Ikea's Copenhagen-based future living lab Space10 is a trip on a normal day but two Danish design students have just outdone themselves by designing a 500-square-foot tiny house that can be open-sourced around the globe and manufactured for less than $10,000.
Johanne Holm-Jensen and Mia Behrens were invited to perform a six-month-long residency project at Ikea’s Space10, a Denmark-based future-living lab to create the cheapest, most versatile living structure possible and to say they succeeded is an understatement. They named their project “Building Blocks,” and managed to create a fully functional micro-home for $192 per square meter, or $9,400 in total.
The keys to their breakthrough, a fully modular home that can be shipped at low cost or downloaded and replicated around the world, are twofold.

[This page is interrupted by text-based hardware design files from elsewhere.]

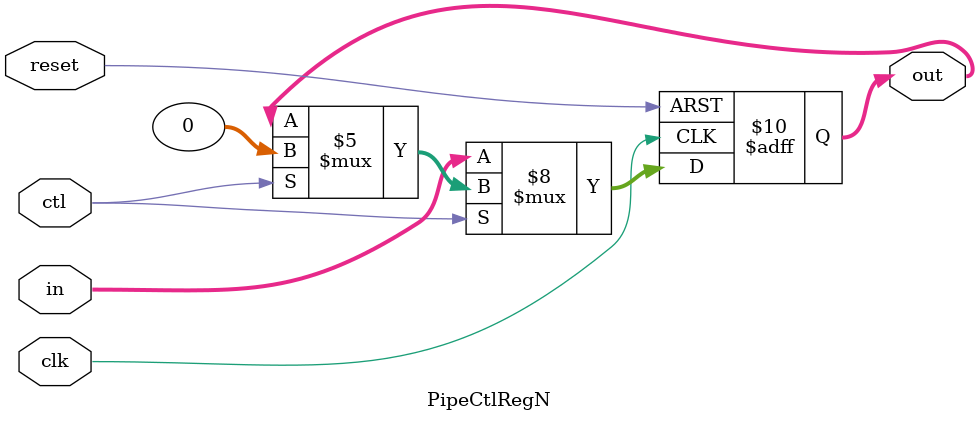
<source format=v>
module PipeCtlRegN #(parameter WIDTH=32) (out, in, ctl, clk, reset); // synopsys template
   parameter init = 0;
   output [0:WIDTH-1] out;
   reg [0:WIDTH-1]    out;
   input [0:WIDTH-1]  in;
   input     	      ctl;
   input 	      clk, reset;

   always @ (posedge clk or negedge reset)
     if (~reset)
       out <= init;
     else begin
        if (ctl == 1'b0)
	        out <= in;
        else if (ctl == 1'b1)
	        out <= init;
     end
endmodule // PipeCtlReg
</source>
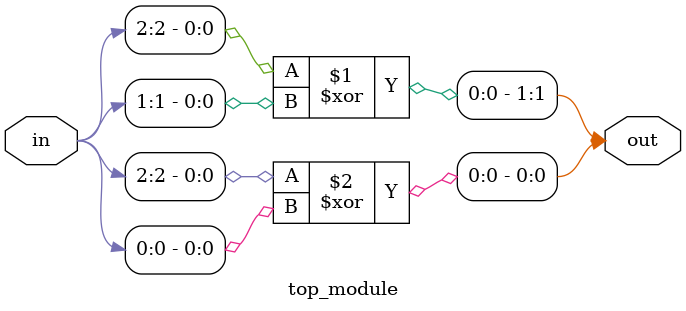
<source format=sv>
module top_module (
	input [2:0] in,
	output [1:0] out
);

	// Logic for addition
	assign out[1] = in[2] ^ in[1];
	assign out[0] = in[2] ^ in[0];
  
endmodule

</source>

First, the duo used a single machine, the easily available and cost-effective CNC milling machine to craft the home. Second, they used a single material in FSC-certified plywood, one of the most pervasive building materials used in construction today.

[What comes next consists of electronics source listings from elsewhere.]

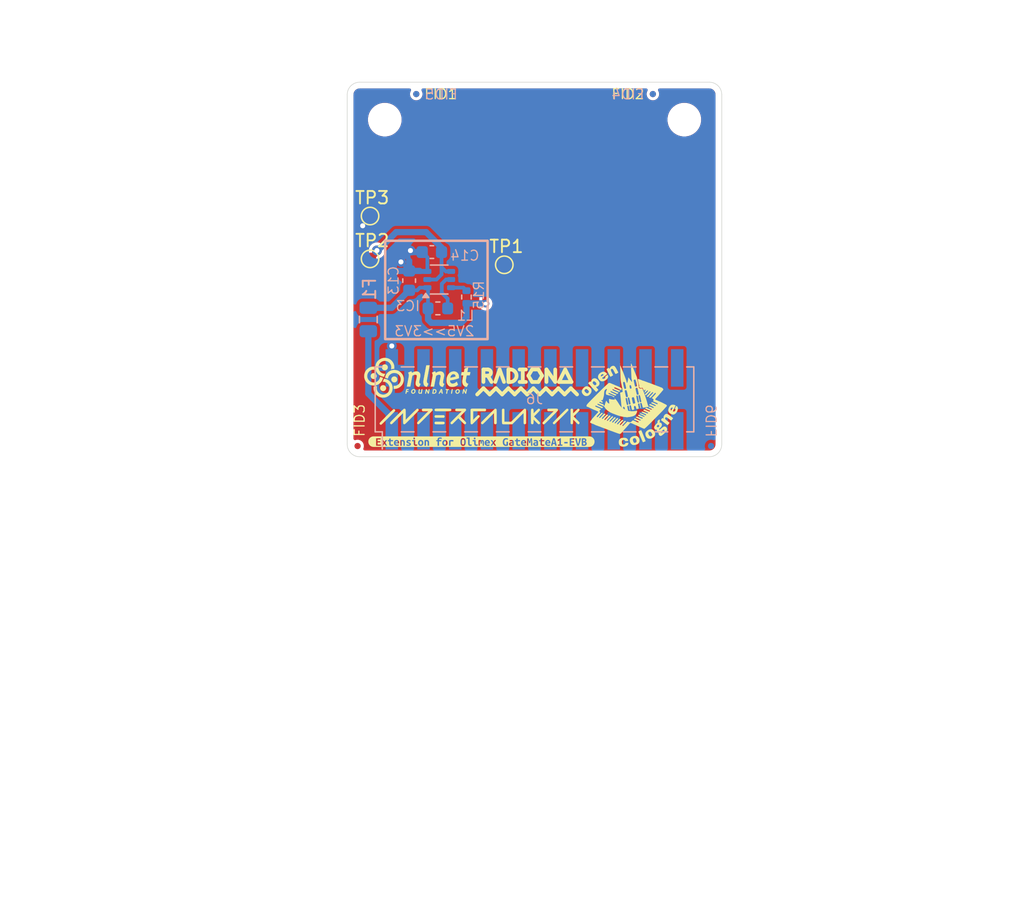
<source format=kicad_pcb>
(kicad_pcb
	(version 20240108)
	(generator "pcbnew")
	(generator_version "8.0")
	(general
		(thickness 1.6)
		(legacy_teardrops no)
	)
	(paper "A5")
	(title_block
		(title "${project_name} ${project_version}")
		(date "2024-12-02")
		(rev "${project_version}")
		(company "${project_creator}")
		(comment 1 "${project_license}")
	)
	(layers
		(0 "F.Cu" signal)
		(1 "In1.Cu" signal "GND1.Cu")
		(2 "In2.Cu" signal "GND2.Cu")
		(31 "B.Cu" signal)
		(32 "B.Adhes" user "B.Adhesive")
		(33 "F.Adhes" user "F.Adhesive")
		(34 "B.Paste" user)
		(35 "F.Paste" user)
		(36 "B.SilkS" user "B.Silkscreen")
		(37 "F.SilkS" user "F.Silkscreen")
		(38 "B.Mask" user)
		(39 "F.Mask" user)
		(40 "Dwgs.User" user "User.Drawings")
		(41 "Cmts.User" user "User.Comments")
		(42 "Eco1.User" user "User.Eco1")
		(43 "Eco2.User" user "User.Eco2")
		(44 "Edge.Cuts" user)
		(45 "Margin" user)
		(46 "B.CrtYd" user "B.Courtyard")
		(47 "F.CrtYd" user "F.Courtyard")
		(48 "B.Fab" user)
		(49 "F.Fab" user)
		(50 "User.1" user)
		(51 "User.2" user)
		(52 "User.3" user)
		(53 "User.4" user)
		(54 "User.5" user)
		(55 "User.6" user)
		(56 "User.7" user)
		(57 "User.8" user)
		(58 "User.9" user)
	)
	(setup
		(stackup
			(layer "F.SilkS"
				(type "Top Silk Screen")
			)
			(layer "F.Paste"
				(type "Top Solder Paste")
			)
			(layer "F.Mask"
				(type "Top Solder Mask")
				(thickness 0.01)
			)
			(layer "F.Cu"
				(type "copper")
				(thickness 0.035)
			)
			(layer "dielectric 1"
				(type "prepreg")
				(thickness 0.1)
				(material "FR4")
				(epsilon_r 4.5)
				(loss_tangent 0.02)
			)
			(layer "In1.Cu"
				(type "copper")
				(thickness 0.035)
			)
			(layer "dielectric 2"
				(type "core")
				(thickness 1.24)
				(material "FR4")
				(epsilon_r 4.5)
				(loss_tangent 0.02)
			)
			(layer "In2.Cu"
				(type "copper")
				(thickness 0.035)
			)
			(layer "dielectric 3"
				(type "prepreg")
				(thickness 0.1)
				(material "FR4")
				(epsilon_r 4.5)
				(loss_tangent 0.02)
			)
			(layer "B.Cu"
				(type "copper")
				(thickness 0.035)
			)
			(layer "B.Mask"
				(type "Bottom Solder Mask")
				(thickness 0.01)
			)
			(layer "B.Paste"
				(type "Bottom Solder Paste")
			)
			(layer "B.SilkS"
				(type "Bottom Silk Screen")
			)
			(copper_finish "HAL SnPb")
			(dielectric_constraints no)
		)
		(pad_to_mask_clearance 0)
		(allow_soldermask_bridges_in_footprints no)
		(aux_axis_origin 85.25 81.835)
		(grid_origin 85.25 81.835)
		(pcbplotparams
			(layerselection 0x00010fc_ffffffff)
			(plot_on_all_layers_selection 0x0000000_00000000)
			(disableapertmacros no)
			(usegerberextensions no)
			(usegerberattributes yes)
			(usegerberadvancedattributes yes)
			(creategerberjobfile yes)
			(dashed_line_dash_ratio 12.000000)
			(dashed_line_gap_ratio 3.000000)
			(svgprecision 4)
			(plotframeref no)
			(viasonmask no)
			(mode 1)
			(useauxorigin no)
			(hpglpennumber 1)
			(hpglpenspeed 20)
			(hpglpendiameter 15.000000)
			(pdf_front_fp_property_popups yes)
			(pdf_back_fp_property_popups yes)
			(dxfpolygonmode yes)
			(dxfimperialunits yes)
			(dxfusepcbnewfont yes)
			(psnegative no)
			(psa4output no)
			(plotreference yes)
			(plotvalue yes)
			(plotfptext yes)
			(plotinvisibletext no)
			(sketchpadsonfab no)
			(subtractmaskfromsilk no)
			(outputformat 1)
			(mirror no)
			(drillshape 1)
			(scaleselection 1)
			(outputdirectory "")
		)
	)
	(property "project_creator" "Intergalaktik d.o.o.")
	(property "project_license" "CERN-OHL-S v2")
	(property "project_name" "Olimex Extension Template")
	(property "project_version" "v0.1")
	(property "project_year" "2024.")
	(net 0 "")
	(net 1 "+3V3")
	(net 2 "GND")
	(net 3 "Net-(IC3-EN)")
	(net 4 "Net-(IC3-L)")
	(net 5 "+2V5")
	(net 6 "+Exten_V")
	(net 7 "/Main Sheet/NB_A3")
	(net 8 "/Main Sheet/NB_A8")
	(net 9 "/Main Sheet/NB_B8")
	(net 10 "/Main Sheet/NB_B5")
	(net 11 "/Main Sheet/NB_A0")
	(net 12 "/Main Sheet/NB_B4")
	(net 13 "/Main Sheet/NB_A7")
	(net 14 "/Main Sheet/NB_B6")
	(net 15 "/Main Sheet/NB_A4")
	(net 16 "/Main Sheet/NB_B2")
	(net 17 "/Main Sheet/NB_A5")
	(net 18 "/Main Sheet/NB_B3")
	(net 19 "/Main Sheet/NB_A2")
	(net 20 "/Main Sheet/NB_B7")
	(net 21 "/Main Sheet/NB_A1")
	(net 22 "/Main Sheet/NB_A6")
	(net 23 "/Main Sheet/NB_B0")
	(net 24 "/Main Sheet/NB_B1")
	(footprint "TestPoint:TestPoint_Pad_D1.0mm" (layer "F.Cu") (at 87.08 62.555))
	(footprint "Fiducial:Fiducial_0.5mm_Mask1mm" (layer "F.Cu") (at 86.08 80.975))
	(footprint "Cologne:open_cologne_small" (layer "F.Cu") (at 107.77 77.64))
	(footprint "Fiducial:Fiducial_0.5mm_Mask1mm" (layer "F.Cu") (at 90.78 52.785))
	(footprint "Fiducial:Fiducial_0.5mm_Mask1mm" (layer "F.Cu") (at 109.73 52.785))
	(footprint "MountingHole:MountingHole_2.2mm_M2" (layer "F.Cu") (at 88.26 54.835))
	(footprint "MountingHole:MountingHole_2.2mm_M2" (layer "F.Cu") (at 112.25 54.835))
	(footprint "nlnet:nlnet" (layer "F.Cu") (at 90.86 75.505))
	(footprint "TestPoint:TestPoint_Pad_D1.0mm" (layer "F.Cu") (at 87.08 65.985))
	(footprint "TestPoint:TestPoint_Pad_D1.0mm" (layer "F.Cu") (at 97.83 66.46))
	(footprint "intergalaktik:intergalaktik" (layer "F.Cu") (at 95.890409 78.486446))
	(footprint "radiona:radiona_small" (layer "F.Cu") (at 99.659591 74.843554))
	(footprint "kibuzzard-674D68C8"
		(layer "F.Cu")
		(uuid "f6a9e483-7ef4-4162-8bb4-05675a3128bf")
		(at 96 80.625)
		(descr "Generated with KiBuzzard")
		(tags "kb_params=eyJBbGlnbm1lbnRDaG9pY2UiOiAiQ2VudGVyIiwgIkNhcExlZnRDaG9pY2UiOiAiKCIsICJDYXBSaWdodENob2ljZSI6ICIpIiwgIkZvbnRDb21ib0JveCI6ICJVYnVudHVNb25vLUIiLCAiSGVpZ2h0Q3RybCI6IDAuNiwgIkxheWVyQ29tYm9Cb3giOiAiRi5TaWxrUyIsICJMaW5lU3BhY2luZ0N0cmwiOiAxLjUsICJNdWx0aUxpbmVUZXh0IjogIkV4dGVuc2lvbiBmb3IgT2xpbWV4IEdhdGVNYXRlQTEtRVZCIiwgIlBhZGRpbmdCb3R0b21DdHJsIjogMS4wLCAiUGFkZGluZ0xlZnRDdHJsIjogMi41LCAiUGFkZGluZ1JpZ2h0Q3RybCI6IDIuNSwgIlBhZGRpbmdUb3BDdHJsIjogMS4wLCAiV2lkdGhDdHJsIjogMC4wLCAiYWR2YW5jZWRDaGVja2JveCI6IGZhbHNlLCAiaW5saW5lRm9ybWF0VGV4dGJveCI6IGZhbHNlLCAibGluZW92ZXJTdHlsZUNob2ljZSI6ICJTcXVhcmUiLCAibGluZW92ZXJUaGlja25lc3NDdHJsIjogMX0=")
		(property "Reference" "kibuzzard-674D68C8"
			(at 0 -3.47094 0)
			(layer "F.SilkS")
			(hide yes)
			(uuid "d6b070fb-98a6-4efe-a83a-d13f9a9e7deb")
			(effects
				(font
					(size 0.001 0.001)
					(thickness 0.15)
				)
			)
		)
		(property "Value" "G***"
			(at 0 3.47094 0)
			(layer "F.SilkS")
			(hide yes)
			(uuid "fd67e31b-d765-46d3-a0a9-d88fcf9986a9")
			(effects
				(font
					(size 0.001 0.001)
					(thickness 0.15)
				)
			)
		)
		(property "Footprint" ""
			(at 0 0 0)
			(layer "F.Fab")
			(hide yes)
			(uuid "85a4795d-38b2-4aa4-92f4-a8a8845d65c0")
			(effects
				(font
					(size 1.27 1.27)
					(thickness 0.15)
				)
			)
		)
		(property "Datasheet" ""
			(at 0 0 0)
			(layer "F.Fab")
			(hide yes)
			(uuid "1ae4d59e-401b-40e9-9c59-0643946de2dd")
			(effects
				(font
					(size 1.27 1.27)
					(thickness 0.15)
				)
			)
		)
		(property "Description" ""
			(at 0 0 0)
			(layer "F.Fab")
			(hide yes)
			(uuid "
... [189716 chars truncated]
</source>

The design is intended to be made so that it’s easily downloaded in the public domain, a practice known as “open-source architecture.” Designed with flexibility in mind, the tiny home could be utilized as anything from a backyard writing cabin to emergency housing in regions around the world. Once an open-source designed is released, it can be freely utilized by anyone to use, modify or share.
The “footprint” of the design is just 49 square meters (a mere 527 square feet), which excludes it from most building regulations. The students’ remarkable structure is also modular, which means it can be scaled to meet different needs, ranging from a cabin getaway to a camp for hundreds.